## Material provided

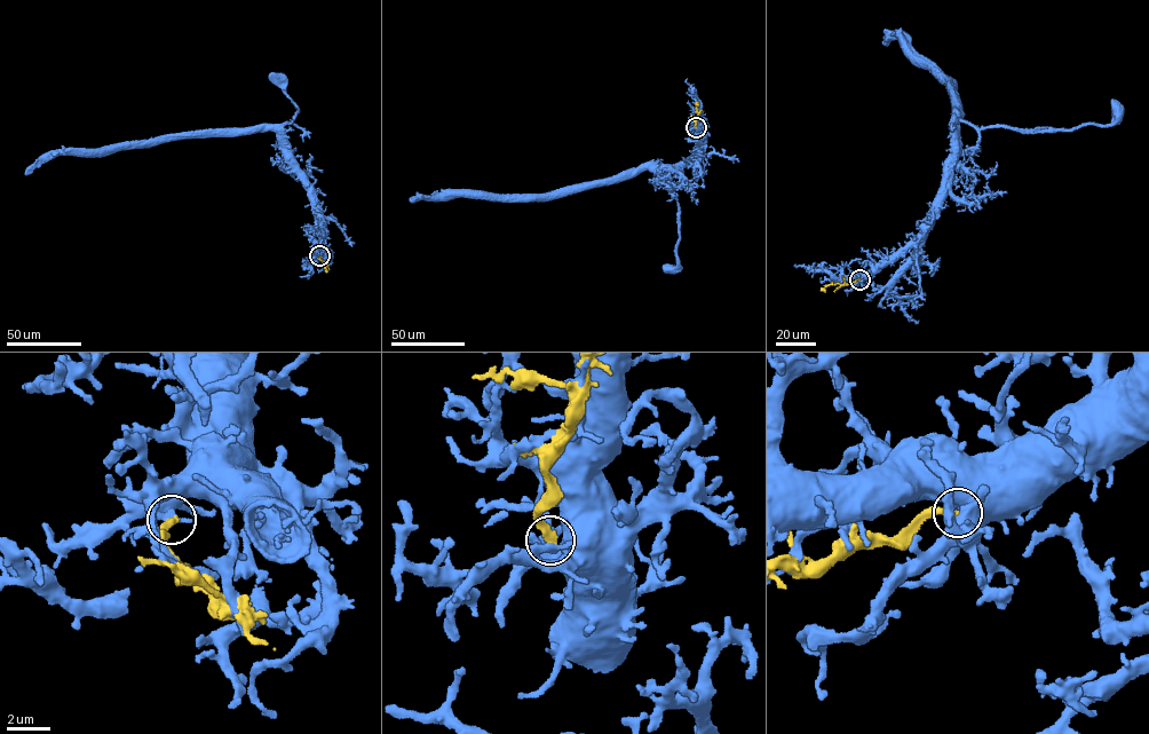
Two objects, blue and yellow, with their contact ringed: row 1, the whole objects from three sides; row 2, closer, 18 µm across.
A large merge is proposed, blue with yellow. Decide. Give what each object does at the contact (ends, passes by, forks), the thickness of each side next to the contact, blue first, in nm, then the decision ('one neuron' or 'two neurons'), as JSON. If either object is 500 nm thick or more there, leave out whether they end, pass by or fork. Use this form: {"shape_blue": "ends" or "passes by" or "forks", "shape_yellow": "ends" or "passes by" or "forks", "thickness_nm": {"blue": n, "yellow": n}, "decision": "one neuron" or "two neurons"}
{"shape_blue": "ends", "shape_yellow": "ends", "thickness_nm": {"blue": 440, "yellow": 360}, "decision": "two neurons"}

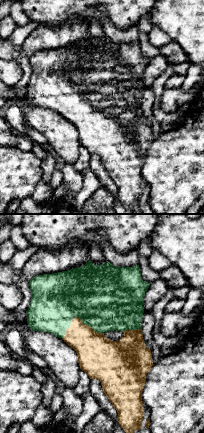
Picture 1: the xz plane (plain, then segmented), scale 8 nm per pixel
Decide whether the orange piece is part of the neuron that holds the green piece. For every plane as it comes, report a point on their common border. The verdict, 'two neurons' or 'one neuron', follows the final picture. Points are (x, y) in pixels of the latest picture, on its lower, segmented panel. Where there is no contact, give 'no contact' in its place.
meets green at (78, 317)

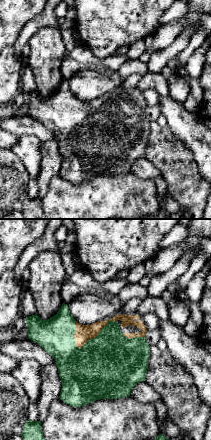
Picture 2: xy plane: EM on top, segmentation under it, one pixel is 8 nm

## Description of the task
Give back all entries exactly. No pictures belong in the copy.

## Task output
Two objects, blue and yellow, with their contact ringed: row 1, the whole objects from three sides; row 2, closer, 18 µm across.
A large merge is proposed, blue with yellow. Decide. Give what each object does at the contact (ends, passes by, forks), the thickness of each side next to the contact, blue first, in nm, then the decision ('one neuron' or 'two neurons'), as JSON. If either object is 500 nm thick or more there, leave out whether they end, pass by or fork. Use this form: {"shape_blue": "ends" or "passes by" or "forks", "shape_yellow": "ends" or "passes by" or "forks", "thickness_nm": {"blue": n, "yellow": n}, "decision": "one neuron" or "two neurons"}
{"shape_blue": "ends", "shape_yellow": "ends", "thickness_nm": {"blue": 440, "yellow": 360}, "decision": "two neurons"}

Picture 1: the xz plane (plain, then segmented), scale 8 nm per pixel
Decide whether the orange piece is part of the neuron that holds the green piece. For every plane as it comes, report a point on their common border. The verdict, 'two neurons' or 'one neuron', follows the final picture. Points are (x, y) in pixels of the latest picture, on its lower, segmented panel. Where there is no contact, give 'no contact' in its place.
meets green at (78, 317)

Picture 2: xy plane: EM on top, segmentation under it, one pixel is 8 nm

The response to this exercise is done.